-- Problem 1 --
According to the article on transportation, what share of trips by the Dutch are made by bicycle?
-- Problem 2 --
Rewrite the paragraph beginning "CNN Travel recently published" from the article on transportation as a short bulleted list that keeps its main facts.
-- Problem 3 --
Write out the part of the article on transportation starting with "Is cycling to" and going on through "future transport technology.".

-- Selected passage --
-.-.-

Ihor Starepravo

Embracing technology to make self-diving cars a reality. Head of Automotive at Intellias

Why Wired is Wrong about the Future of Transportation

Is cycling to success really the future? Why not let go and have the car drive you to the top?

We are told by Wired that trusting a 100-year-old technology that hasn’t seen much change to safety and comfort is the way to go. They say it’s a healthy choice. Of course, you do reduce pollution and congestion on the roads.

But bikes are the “personal mobility [choice] for the last mile”, as stated in the Wired article. How about the dozens of miles before that last mile? Do you want to ride in comfort, well-protected from the ever-changing weather and actually do some urgent tasks before getting to work? Here is where autonomous vehicles come into play as the future transport technology.

Distance and culture are everything

CNN Travel recently published a much hyped about article on the Netherlands paying its people to cycle. According to the study, their government concluded that over a quarter of trips by the Dutch are on their bicycles. It seems like a leisure phenomenon that is supported by the relatively short distances covered and an abundance of cycling freeways. Indeed, only 25% of such trips are work-related and cover a distance of less than five miles. It’s hardly enough to break a sweat, especially on an e-bike.

-.-.-

-- Dataset entries --
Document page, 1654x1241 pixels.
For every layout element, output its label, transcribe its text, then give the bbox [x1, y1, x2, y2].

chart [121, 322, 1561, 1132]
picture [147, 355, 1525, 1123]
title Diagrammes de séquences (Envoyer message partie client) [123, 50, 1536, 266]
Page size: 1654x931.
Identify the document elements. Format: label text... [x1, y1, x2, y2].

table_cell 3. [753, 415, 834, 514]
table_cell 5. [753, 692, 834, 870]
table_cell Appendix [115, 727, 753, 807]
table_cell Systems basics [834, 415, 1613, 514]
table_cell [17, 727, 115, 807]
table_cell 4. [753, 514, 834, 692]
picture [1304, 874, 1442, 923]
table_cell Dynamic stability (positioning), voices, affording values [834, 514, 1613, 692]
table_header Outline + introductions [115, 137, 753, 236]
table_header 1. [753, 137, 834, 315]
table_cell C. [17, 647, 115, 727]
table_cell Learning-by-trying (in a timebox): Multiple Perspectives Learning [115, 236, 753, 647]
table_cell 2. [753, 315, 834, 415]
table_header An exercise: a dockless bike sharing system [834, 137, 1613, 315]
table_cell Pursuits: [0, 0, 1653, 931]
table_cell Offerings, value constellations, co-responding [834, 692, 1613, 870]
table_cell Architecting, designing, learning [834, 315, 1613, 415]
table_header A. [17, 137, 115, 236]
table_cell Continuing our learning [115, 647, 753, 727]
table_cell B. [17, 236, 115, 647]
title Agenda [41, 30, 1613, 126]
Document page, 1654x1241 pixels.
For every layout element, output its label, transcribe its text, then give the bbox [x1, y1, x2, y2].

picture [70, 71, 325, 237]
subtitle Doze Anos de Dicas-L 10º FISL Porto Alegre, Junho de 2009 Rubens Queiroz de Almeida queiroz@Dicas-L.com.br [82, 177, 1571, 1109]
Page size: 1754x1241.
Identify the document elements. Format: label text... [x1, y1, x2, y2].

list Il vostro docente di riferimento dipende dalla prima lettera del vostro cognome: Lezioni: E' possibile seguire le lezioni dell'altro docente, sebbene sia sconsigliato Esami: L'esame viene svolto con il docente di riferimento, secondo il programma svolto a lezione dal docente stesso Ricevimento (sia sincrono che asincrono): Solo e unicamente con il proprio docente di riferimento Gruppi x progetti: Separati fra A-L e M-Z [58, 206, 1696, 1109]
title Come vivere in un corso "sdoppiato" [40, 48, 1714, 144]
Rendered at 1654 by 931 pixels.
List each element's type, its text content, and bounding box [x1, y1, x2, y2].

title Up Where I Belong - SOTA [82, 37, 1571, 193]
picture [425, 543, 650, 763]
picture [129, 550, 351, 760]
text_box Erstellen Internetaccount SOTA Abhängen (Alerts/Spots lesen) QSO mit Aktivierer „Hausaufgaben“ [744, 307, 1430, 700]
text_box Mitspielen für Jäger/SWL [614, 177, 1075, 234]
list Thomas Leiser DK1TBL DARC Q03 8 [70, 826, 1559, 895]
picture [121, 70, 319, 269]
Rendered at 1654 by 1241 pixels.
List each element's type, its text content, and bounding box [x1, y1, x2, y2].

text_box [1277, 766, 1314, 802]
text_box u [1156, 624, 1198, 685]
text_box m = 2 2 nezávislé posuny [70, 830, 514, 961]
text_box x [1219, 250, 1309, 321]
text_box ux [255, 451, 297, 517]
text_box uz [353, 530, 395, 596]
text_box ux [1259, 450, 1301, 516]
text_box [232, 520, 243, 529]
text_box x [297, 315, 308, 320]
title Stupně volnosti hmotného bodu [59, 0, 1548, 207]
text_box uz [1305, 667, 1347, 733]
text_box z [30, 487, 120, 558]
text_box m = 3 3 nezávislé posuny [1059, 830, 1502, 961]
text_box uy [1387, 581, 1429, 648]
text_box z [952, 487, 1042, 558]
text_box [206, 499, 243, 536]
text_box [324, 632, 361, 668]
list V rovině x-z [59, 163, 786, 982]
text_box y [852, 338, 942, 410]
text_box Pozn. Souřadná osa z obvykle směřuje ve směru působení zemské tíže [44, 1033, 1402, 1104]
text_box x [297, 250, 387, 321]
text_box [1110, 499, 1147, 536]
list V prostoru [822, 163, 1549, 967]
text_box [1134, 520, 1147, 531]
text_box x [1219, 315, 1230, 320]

-.-.-

-- Complete response 1 --
Over a quarter of trips.

-- Complete response 2 --
- CNN Travel published a much-hyped article on the Netherlands paying its people to cycle.
- The Dutch government concluded that over a quarter of trips by the Dutch are by bicycle.
- Cycling there seems to be a leisure phenomenon, helped by relatively short distances and plenty of cycling freeways.
- Only 25% of such trips are work-related and cover less than five miles.
- That distance is hardly enough to break a sweat, especially on an e-bike.

-- Complete response 3 --
Is cycling to success really the future? Why not let go and have the car drive you to the top?

We are told by Wired that trusting a 100-year-old technology that hasn’t seen much change to safety and comfort is the way to go. They say it’s a healthy choice. Of course, you do reduce pollution and congestion on the roads.

But bikes are the “personal mobility [choice] for the last mile”, as stated in the Wired article. How about the dozens of miles before that last mile? Do you want to ride in comfort, well-protected from the ever-changing weather and actually do some urgent tasks before getting to work? Here is where autonomous vehicles come into play as the future transport technology.